Nuclear reactor designs are governed by postulated accident events that may occur during their operational lifetime. One type of incident is a reactivity-initiated accident (RIA), during which a sudden surge of power in the fuel components within the core may result in the latter exceeding its cooling capabilities. This could lead to a departure from nucleate boiling (DNB) event which results in a significant decrease in heat transfer capabilities. Preventing the occurrence of a DNB crisis requires a fundamental understanding of the cladding-to-coolant heat transfer under fast transient conditions, as well as the governing hydrodynamic and design parameters that influence when the critical heat flux (CHF) will be exceeded. Presently, large uncertainties in computer models used to predict CHF have led to conservative safety limits governing light-water reactor (LWR) designs.
The Idaho National Laboratory (INL) is currently leading a combined effort that takes advantage of the restart of the Transient Reactor Test (TREAT) facility, to better understand the mechanism of CHF under in-pile pool boiling conditions. The goal of this laboratory directed project is to use the unique capabilities of TREAT coupled with a non-fueled nuclear heated borated stainless-steel 304 tube experiment within an experimental capsule. The borated tube will induce CHF in the surrounding coolant when subjected to a power pulse within the TREAT. The impacts of rapid surface heating effects as well as radiation-induced surface activation (RISA) will be experimentally investigated.
This feature is a continuation to previous thermal hydraulics analysis that was conducted to inform on a test matrix for the design of the borated heater experiment. The borated tube was used in place of a solid rod so that the center axial region can be instrumented to allow for better experimental analysis. Therefore, it is desirable to design this rodlet so that the maximum heat flux occurs at the center of the axial length of the rod. The work presented here analyzes the potential to integrate axial boron gradients within this tube to shape its power curve.
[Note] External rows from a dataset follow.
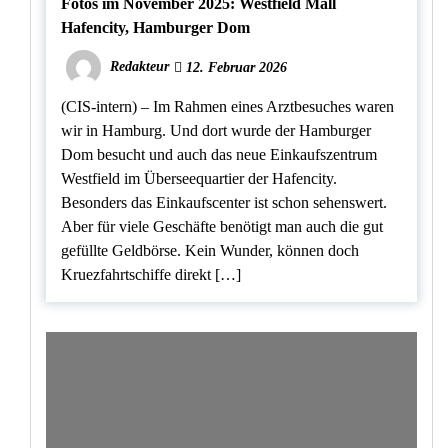
Fotos im November 2025: Westfield Mall
Hafencity, Hamburger Dom
Redakteur
12. Februar 2026
(CIS-intern) – Im Rahmen eines Arztbesuches waren
wir in Hamburg. Und dort wurde der Hamburger
Dom besucht und auch das neue Einkaufszentrum
Westfield im Überseequartier der Hafencity.
Besonders das Einkaufscenter ist schon sehenswert.
Aber für viele Geschäfte benötigt man auch die gut
gefüllte Geldbörse. Kein Wunder, können doch
Kruezfahrtschiffe direkt […]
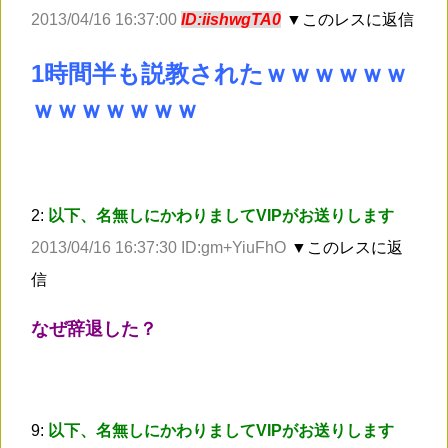
2013/04/16 16:37:00
ID:iishwgTA0
▼このレスに返信
1時間半も説教されたｗｗｗｗｗｗ
ｗｗｗｗｗｗｗ
2:
以下、名無しにかわりましてVIPがお送りします
2013/04/16 16:37:30 ID:gm+YiuFhO
▼このレスに返
信
なぜ辞退した？
9:
以下、名無しにかわりましてVIPがお送りします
Several generic axial power shapes were initially considered. Natural boron concentrations between 0.1–2.0 wt.% were analyzed and a power coupling factor (PCF) was calculated for each. A self-shielding study was conducted to develop radial power profiles for several boron concentrations. These were then applied to three different power pulses to determine how these two parameters influence the chosen axial heat flux curve. Variations in the initial coolant temperature were investigated. Lastly, how the shape of the generic curve is affected following a DNB event was also studied. Two different CHF cases were included within the scope of this analyses; one during which CHF was exceeding along the entire axial region of the rod, and another where the former occurred at the center region only. The behavior of the curve overtime was investigated.